Bottom-line: Don’t treat your players like they are too mentally challenged to figure out where to hit a boss. Try to implement weak spots that make logical sense and are intuitive. Like, say, a dragon who’s weak spot is this small patch of skin that lacks scales. Stop taking the easy route by having weak spots be big, glowy and embossed with a “HIT ME” stamp.

Unskippable Cutscenes: You take a deep breath and move your character up to the entrance. The screen fades to black as a cutscene starts playing. Having already seen it three times you press the cancel-button to get it out of the way. Nothing happens. You press another button. Nothing happens. You start to madly mash all the remotely relevant buttons that you can find. The cutscene still plays. You’ve encountered an unskippable cutscene.
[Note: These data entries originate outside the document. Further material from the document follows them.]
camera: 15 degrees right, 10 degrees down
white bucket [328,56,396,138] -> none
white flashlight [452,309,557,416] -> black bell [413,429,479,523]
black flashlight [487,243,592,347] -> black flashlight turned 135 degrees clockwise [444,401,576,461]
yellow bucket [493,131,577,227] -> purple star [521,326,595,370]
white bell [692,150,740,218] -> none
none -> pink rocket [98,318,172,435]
One of the most annoying aspects of modern gaming, especially when followed by a challenging gameplay sequence. Having to rewatch the same scene over and over again because you died/otherwise failed at a gameplay sequence gets stale very, VERY quickly. But that’s not all, sometimes a game just decides to bore you with extremely, EXTREMELY long cutscenes that you just can’t skip.
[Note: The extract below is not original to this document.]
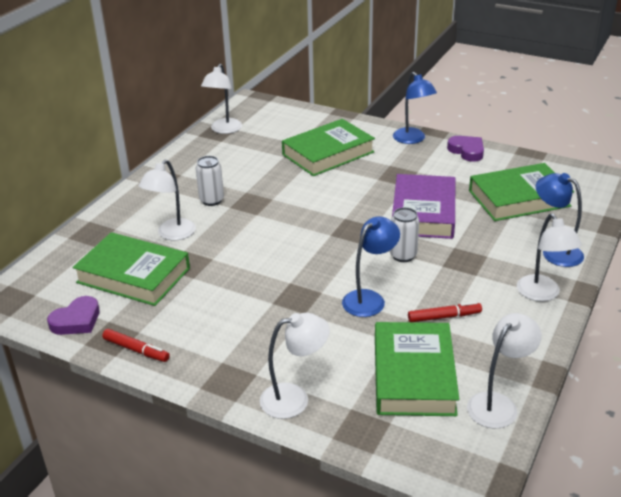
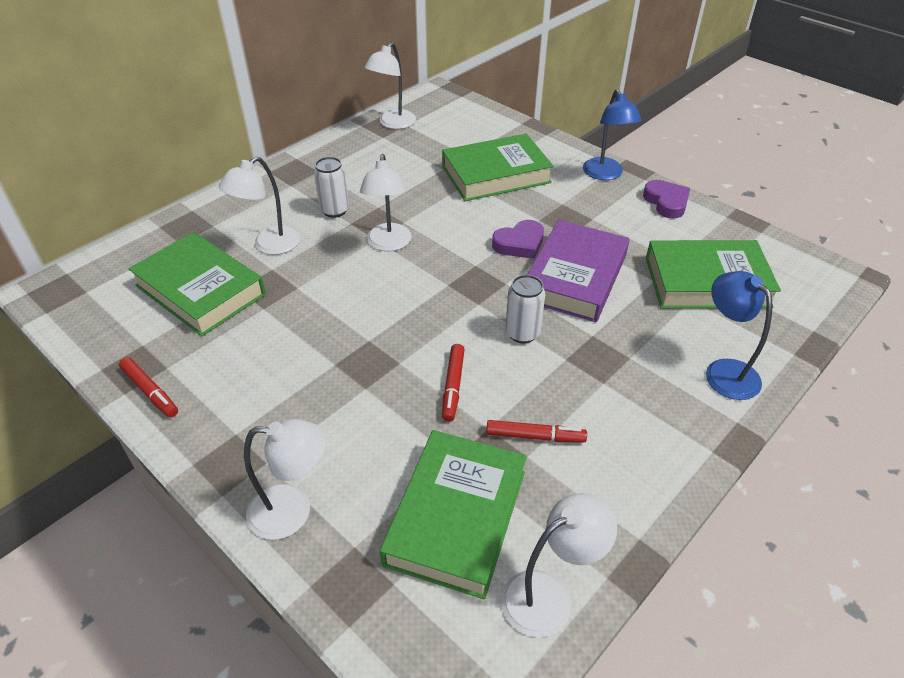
camera: 15 degrees right, 10 degrees up
purple heart [47,296,99,335] -> purple heart moved to [492,220,544,259]
blue lamp [342,216,400,317] -> red marker [442,344,465,422]
white lamp [517,213,582,301] -> white lamp moved to [360,154,412,251]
The Japanese version of Xenosaga 1 is a perfect example of this, with cutscenes that could run for as long as 30 minutes, all the while being completely unskippable. Granted, I understand that they want to make sure that people don’t accidentally skip sequences that are important to the story, but I’d still prefer it if there was a skip-button.

I can’t understand why game-companies are doing this so frequently. Sure, if the sequences are in place of, say, a loading bar, it’s understandable. But having cutscenes be unskippable just ‘cuz is NEVER a good move. ESPECIALLY when they’re placed right before a challenging segment of the game.